Speaker
Description
In the context of digital transformation across industries such as interior design, real estate, and warehouse management, there is a growing demand for accessible, efficient, and accurate 3D spatial data acquisition. Traditional methods using LiDAR or structured light systems offer high precision but are often cost-prohibitive and technically demanding. This research introduces a novel and scalable system that enables users to generate full 3D reconstructions of indoor environments using only a smartphone with dual cameras and a centralized image-processing server.

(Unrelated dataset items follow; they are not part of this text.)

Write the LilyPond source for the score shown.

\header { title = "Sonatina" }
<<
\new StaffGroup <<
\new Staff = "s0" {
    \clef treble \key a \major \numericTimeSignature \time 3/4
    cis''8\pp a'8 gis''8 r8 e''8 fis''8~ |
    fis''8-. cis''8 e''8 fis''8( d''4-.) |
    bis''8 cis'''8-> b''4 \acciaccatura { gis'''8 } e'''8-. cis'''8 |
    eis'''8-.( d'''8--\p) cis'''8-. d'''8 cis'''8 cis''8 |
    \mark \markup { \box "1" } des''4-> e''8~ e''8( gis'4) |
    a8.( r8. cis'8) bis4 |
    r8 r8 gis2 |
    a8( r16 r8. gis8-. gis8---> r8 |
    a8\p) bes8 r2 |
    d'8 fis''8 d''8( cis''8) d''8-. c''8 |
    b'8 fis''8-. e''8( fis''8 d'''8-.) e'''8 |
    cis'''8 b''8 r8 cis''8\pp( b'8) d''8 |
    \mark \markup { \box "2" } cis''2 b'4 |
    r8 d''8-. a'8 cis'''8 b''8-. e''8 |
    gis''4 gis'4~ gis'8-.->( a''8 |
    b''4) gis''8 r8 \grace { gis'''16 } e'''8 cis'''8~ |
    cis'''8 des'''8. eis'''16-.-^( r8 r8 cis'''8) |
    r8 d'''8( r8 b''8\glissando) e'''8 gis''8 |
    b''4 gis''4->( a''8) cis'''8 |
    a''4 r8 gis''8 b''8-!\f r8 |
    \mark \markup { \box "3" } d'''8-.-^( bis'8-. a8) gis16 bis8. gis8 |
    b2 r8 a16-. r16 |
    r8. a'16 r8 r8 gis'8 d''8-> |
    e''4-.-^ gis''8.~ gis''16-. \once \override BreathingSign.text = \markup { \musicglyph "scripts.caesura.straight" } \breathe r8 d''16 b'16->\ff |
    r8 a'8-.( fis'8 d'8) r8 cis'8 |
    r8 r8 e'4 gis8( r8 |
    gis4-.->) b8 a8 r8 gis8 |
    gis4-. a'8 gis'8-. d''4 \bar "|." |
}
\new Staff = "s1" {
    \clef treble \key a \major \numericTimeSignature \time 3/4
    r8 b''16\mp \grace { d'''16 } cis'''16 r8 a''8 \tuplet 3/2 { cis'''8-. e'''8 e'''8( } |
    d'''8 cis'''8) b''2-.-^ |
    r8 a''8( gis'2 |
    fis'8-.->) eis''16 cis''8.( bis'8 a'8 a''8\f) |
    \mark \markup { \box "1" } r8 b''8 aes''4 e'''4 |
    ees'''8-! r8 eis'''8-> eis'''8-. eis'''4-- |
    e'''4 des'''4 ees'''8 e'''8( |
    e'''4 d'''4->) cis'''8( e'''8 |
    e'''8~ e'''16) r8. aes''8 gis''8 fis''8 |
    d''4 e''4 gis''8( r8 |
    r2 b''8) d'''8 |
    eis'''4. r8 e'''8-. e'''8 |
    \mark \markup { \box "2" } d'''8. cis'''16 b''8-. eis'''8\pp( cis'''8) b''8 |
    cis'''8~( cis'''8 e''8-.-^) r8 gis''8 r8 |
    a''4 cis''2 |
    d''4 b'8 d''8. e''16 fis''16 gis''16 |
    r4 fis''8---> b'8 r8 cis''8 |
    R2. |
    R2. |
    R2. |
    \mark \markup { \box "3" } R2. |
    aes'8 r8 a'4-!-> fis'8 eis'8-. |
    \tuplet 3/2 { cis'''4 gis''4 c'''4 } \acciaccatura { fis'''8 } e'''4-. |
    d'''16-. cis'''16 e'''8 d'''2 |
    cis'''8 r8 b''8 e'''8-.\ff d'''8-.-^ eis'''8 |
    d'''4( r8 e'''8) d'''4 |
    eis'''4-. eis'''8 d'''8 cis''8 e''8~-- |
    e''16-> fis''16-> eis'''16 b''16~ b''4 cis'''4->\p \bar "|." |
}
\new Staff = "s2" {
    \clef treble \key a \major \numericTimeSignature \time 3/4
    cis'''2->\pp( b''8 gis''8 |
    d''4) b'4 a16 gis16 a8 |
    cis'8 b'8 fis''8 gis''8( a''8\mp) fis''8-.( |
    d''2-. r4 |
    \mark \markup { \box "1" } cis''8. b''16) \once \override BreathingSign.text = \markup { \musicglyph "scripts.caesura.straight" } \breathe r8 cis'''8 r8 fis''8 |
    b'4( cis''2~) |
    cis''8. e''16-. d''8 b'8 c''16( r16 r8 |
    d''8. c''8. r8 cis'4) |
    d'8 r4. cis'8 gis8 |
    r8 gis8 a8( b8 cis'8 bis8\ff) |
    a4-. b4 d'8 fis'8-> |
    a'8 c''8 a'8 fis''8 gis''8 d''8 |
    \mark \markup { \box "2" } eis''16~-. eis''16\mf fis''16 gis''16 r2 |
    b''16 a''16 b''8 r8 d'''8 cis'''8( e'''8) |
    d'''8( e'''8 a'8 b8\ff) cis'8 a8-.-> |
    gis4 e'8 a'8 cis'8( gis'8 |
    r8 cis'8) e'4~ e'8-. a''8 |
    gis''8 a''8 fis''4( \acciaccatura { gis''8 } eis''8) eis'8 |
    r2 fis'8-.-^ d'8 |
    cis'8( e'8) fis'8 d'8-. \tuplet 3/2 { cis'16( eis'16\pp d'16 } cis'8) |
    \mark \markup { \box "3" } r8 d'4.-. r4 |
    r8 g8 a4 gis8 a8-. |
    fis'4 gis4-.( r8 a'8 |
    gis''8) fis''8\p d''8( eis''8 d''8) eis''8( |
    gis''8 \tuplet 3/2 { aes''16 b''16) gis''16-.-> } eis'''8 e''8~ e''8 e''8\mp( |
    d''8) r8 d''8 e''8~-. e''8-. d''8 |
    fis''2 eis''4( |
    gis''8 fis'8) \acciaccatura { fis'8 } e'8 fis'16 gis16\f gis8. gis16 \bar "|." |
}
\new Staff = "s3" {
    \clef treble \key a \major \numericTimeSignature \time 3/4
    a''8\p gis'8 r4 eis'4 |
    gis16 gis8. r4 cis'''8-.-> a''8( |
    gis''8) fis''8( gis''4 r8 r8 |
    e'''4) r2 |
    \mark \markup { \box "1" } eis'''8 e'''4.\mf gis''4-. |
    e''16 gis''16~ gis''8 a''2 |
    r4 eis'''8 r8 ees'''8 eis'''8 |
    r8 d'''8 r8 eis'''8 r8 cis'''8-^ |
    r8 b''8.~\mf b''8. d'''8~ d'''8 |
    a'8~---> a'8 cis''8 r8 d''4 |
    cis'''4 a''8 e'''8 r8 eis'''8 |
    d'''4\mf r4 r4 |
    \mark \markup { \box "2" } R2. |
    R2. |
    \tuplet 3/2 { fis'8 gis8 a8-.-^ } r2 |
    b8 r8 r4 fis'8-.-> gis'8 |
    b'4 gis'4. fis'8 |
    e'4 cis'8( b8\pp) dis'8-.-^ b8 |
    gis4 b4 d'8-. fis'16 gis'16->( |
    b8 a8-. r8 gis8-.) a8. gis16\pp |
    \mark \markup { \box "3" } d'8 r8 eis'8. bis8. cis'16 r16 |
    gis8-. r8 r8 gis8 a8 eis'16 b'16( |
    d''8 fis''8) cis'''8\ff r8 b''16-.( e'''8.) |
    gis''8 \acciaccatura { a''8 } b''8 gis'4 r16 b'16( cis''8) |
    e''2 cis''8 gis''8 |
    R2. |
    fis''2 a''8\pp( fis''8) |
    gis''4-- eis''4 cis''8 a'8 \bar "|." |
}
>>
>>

The system is composed of two main components: an Android application for panoramic image capture and metadata extraction, and a server that performs image enhancement, monocular depth estimation using a customized GLPDepth model, and point cloud generation via Open3D. Final 3D models are calibrated based on user-validated scale references and can be exported to CAD formats or visualized in VR-ready environments.This architecture allows for consistent performance, while ensuring model fidelity through advanced preprocessing techniques and focus-based depth refinement. Additional features include integration with AI-powered interior design tools and multi-user request management via timestamped asynchronous processing.
The proposed solution is fast, cost-effective, and highly adaptable, with potential applications in education, retail, smart homes, and beyond. This project demonstrates how edge-device simplicity and cloud-based intelligence can be leveraged to offer a practical alternative to conventional 3D scanning technologies.